One of things we are going to experiment with is as we approach pads with existing wells on them. Do we go in and refrac those wells. In fact, if we go in with a – it would be more of a bullhead job than a large stage job, but do we go in and refrac those wells, re-pressure them. It got two beneficial effects, right, one you get toward the pressure benefits of – on the new frac – the offsetting fracs.
We also think there is an opportunity to maybe see some virgin reservoir and some incremental production from the oil producer by doing that and it’s something we need to test and other operators, I think, are experimenting with the same ideas, but it’s all sort of a fact of life as we shift to this infill development mode.
So we’ll drill sort of on bounded virgin rock where we can. We think we’re going to see some great results out of Sandlot as a result of that. But we’ve also got some well thought-out plans for how we deal with large – other portions of the acreage block where we have drilled historic wells.
Q: Could you talk a little bit about the other kind of conservative components of your guidance? What where else there could be some upside or maybe where is the greatest risk to your guidance exists?
REN: Yeah. I mean – yeah again certainly we believe as I said the biggest upsize in the plan are around timing. And our ability to accelerate timing you know that’s both on the completion side as well as join side. The more completion assets we can bring to bear on the plan, you know occasionally using two and three different completion crews again the faster we can accelerate – again the faster we can accelerate the cycle time of the program with the positive facts we just talked about. You know certainly we try to be conservative looking at all of the sort of things that we know can go bump in the night, bad weather, you know equipment issues that Bob just sort of illustrated. And you know the – we but we baked in a significant amount of that, the less of that that we actually see come to there, that are the less outages we have, a fewer sort of issues we have around gas takeaway, all are net positives and that upsides the program. It hasn’t come out yet, but I think an important point to note on, on sort of the gas takeaway issue is, we feel this right now dedicated to ETC, we move all of our volumes to do energy transfer and for transmission and processing.
Caprock, our Midstream partner out there will take over the processing come January of 2019. But in advance of that, they’ve already constructed their connecter line from their plant and take those up to our field. So as we sit here today, we’ve got two separate exits out of the field for gas, so in previous years where I had ETC seeing an issue with highline pressures or downstream problems at their plant, our real recourse was to go to flare on gas while we continue to produce the oil.
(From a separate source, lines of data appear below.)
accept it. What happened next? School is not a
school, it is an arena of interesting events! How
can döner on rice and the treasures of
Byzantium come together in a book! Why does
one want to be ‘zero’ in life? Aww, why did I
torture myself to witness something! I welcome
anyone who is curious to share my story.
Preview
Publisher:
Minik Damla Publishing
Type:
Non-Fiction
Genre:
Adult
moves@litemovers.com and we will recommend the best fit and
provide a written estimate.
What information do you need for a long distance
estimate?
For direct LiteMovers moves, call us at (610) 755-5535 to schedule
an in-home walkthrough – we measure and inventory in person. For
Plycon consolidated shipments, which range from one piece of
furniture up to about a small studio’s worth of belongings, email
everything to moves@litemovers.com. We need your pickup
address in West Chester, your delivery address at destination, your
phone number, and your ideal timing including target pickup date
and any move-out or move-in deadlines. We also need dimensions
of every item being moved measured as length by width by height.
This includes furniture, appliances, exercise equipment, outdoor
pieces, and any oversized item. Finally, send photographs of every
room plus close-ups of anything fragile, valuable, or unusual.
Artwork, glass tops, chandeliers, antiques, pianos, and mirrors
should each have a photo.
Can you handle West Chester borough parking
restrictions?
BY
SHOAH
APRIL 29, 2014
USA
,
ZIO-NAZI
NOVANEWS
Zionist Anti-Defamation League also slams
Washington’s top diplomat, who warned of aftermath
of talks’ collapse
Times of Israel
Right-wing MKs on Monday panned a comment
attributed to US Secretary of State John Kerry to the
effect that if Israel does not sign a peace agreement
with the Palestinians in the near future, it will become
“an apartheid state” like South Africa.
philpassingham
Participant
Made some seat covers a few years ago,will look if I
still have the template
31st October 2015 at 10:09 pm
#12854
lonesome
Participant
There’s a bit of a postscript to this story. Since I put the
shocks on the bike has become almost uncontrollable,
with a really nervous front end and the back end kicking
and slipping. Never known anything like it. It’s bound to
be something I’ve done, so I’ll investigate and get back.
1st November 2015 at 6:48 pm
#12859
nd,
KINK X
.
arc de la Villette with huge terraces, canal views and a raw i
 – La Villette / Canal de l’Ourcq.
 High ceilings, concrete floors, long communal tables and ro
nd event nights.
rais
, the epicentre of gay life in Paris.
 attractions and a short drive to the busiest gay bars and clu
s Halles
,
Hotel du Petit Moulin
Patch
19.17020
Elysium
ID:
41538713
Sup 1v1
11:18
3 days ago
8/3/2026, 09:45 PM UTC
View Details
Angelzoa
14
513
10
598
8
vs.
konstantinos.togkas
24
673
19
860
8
We’ll now find ourselves in a situation where we’ve got an alternate tap out of the field that should ETC experience problems, we’ve got the ability to pivot our gas to Caprock, continue to produce and sell gas as opposed to flare again and obviously continue to produce the oil, flip back ETC on their back. Our expectation is that as we move forward into 2019 that, that relationship really reverses where Caprock becomes our primary takeaway, but we maintained all three takeaway capacity, ETC, should Caprock have any issues we can pivot.
So again, we’re proactively addressing all the things that we know can go bump and they are trying to create contingencies, trying to create alternatives, so that we can maximize produce and sell volumes over the course of the year.